Don’t worry — you don’t have to quit your job and ignore your family to improve your vision. You can fit a lot of vision practice in with your normal life, doing some Long Swings while you’re waiting for the coffee to brew, or some palming to give yourself a short break from looking at the computer. When you go for your daily walk, you can practice central fixation by noticing that you see the flower petal or leaf on a tree you look at directly more clearly than the petal or leaf right next to it. You can still see the adjacent one, though it’s more blurry than the one in the center of your vision.
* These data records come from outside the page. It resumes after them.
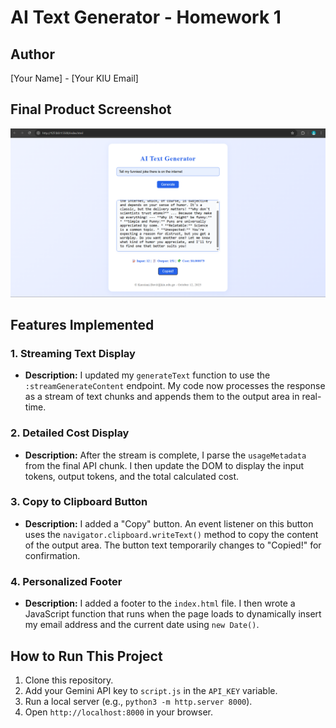 # AI Text Generator - Homework 1
## Author
[Your Name] - [Your KIU Email]
## Final Product Screenshot
![App Screenshot](screenshot.png)
## Features Implemented
### 1. Streaming Text Display
* **Description:** I updated my `generateText` function to use
the `:streamGenerateContent` endpoint. My code now processes the
response as a stream of text chunks and appends them to the
output area in real-time.
### 2. Detailed Cost Display
* **Description:** After the stream is complete, I parse the
`usageMetadata` from the final API chunk. I then update the DOM
to display the input tokens, output tokens, and the total
calculated cost.
### 3. Copy to Clipboard Button
* **Description:** I added a "Copy" button. An event listener on
this button uses the `navigator.clipboard.writeText()` method to
copy the content of the output area. The button text temporarily
changes to "Copied!" for confirmation.
### 4. Personalized Footer
* **Description:** I added a footer to the `index.html` file. I
then wrote a JavaScript function that runs when the page loads to
dynamically insert my email address and the current date using
`new Date()`.
## How to Run This Project
1. Clone this repository.
2. Add your Gemini API key to `script.js` in the `API_KEY`
variable.
3. Run a local server (e.g., `python3 -m http.server 8000`).
4. Open `http://localhost:8000` in your browser.
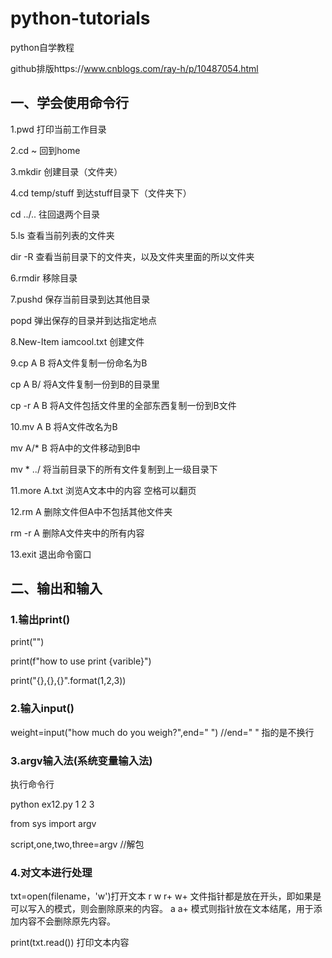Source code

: # python-tutorials
python自学教程

github排版https://www.cnblogs.com/ray-h/p/10487054.html

## 一、学会使用命令行

1.pwd 打印当前工作目录

2.cd ~ 回到home

3.mkdir 创建目录（文件夹）

4.cd temp/stuff 到达stuff目录下（文件夹下）
  
  cd ../.. 往回退两个目录

5.ls 查看当前列表的文件夹
  
  dir -R 查看当前目录下的文件夹，以及文件夹里面的所以文件夹

6.rmdir 移除目录

7.pushd 保存当前目录到达其他目录
  
   popd  弹出保存的目录并到达指定地点

8.New-Item  iamcool.txt 创建文件 

9.cp A B 将A文件复制一份命名为B
  
  cp A B/ 将A文件复制一份到B的目录里
  
  cp -r A B 将A文件包括文件里的全部东西复制一份到B文件

10.mv A B 将A文件改名为B
  
   mv A/* B 将A中的文件移动到B中
    
   mv * ../ 将当前目录下的所有文件复制到上一级目录下

11.more  A.txt 浏览A文本中的内容 空格可以翻页

12.rm A 删除文件但A中不包括其他文件夹
    
   rm -r A 删除A文件夹中的所有内容

13.exit 退出命令窗口 

## 二、输出和输入

### 1.输出print()

print("")

print(f"how to use print {varible}")

print("{},{},{}".format(1,2,3))

### 2.输入input()

weight=input("how much do you weigh?",end=" ") //end=" " 指的是不换行

### 3.argv输入法(系统变量输入法)

执行命令行

python ex12.py 1 2 3

from sys import argv

script,one,two,three=argv //解包

### 4.对文本进行处理

txt=open(filename，'w')打开文本 r w r+ w+ 文件指针都是放在开头，即如果是可以写入的模式，则会删除原来的内容。 a a+ 模式则指针放在文本结尾，用于添加内容不会删除原先内容。


print(txt.read()) 打印文本内容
OK, let’s say you’re really motivated to improve, and you want to up your game. The best time for dedicated vision practice is when you’ll actually do it! This is different for everyone. Maybe after the children get off to school you have a little time to yourself, and can fit in a half-hour of eye chart play. For someone else, after dinner or on the lunch break is a freer time, when a walk outdoors would be fun and renewing, looking in the distance, then up close, then in the distance again.
Finally, much of vision practice is about gently and easily examining details, near and far, left and right, overhead and below your feet. You can do this anywhere, at your desk (and you’re so lucky if you have a window to look out of occasionally too!), while driving or walking or sitting on the floor playing with a child. Just look around, wherever you are, noticing what you notice and how you feel about that. Are you resisting the view, or welcoming it? This is vision practice, and there’s no time like right now for it.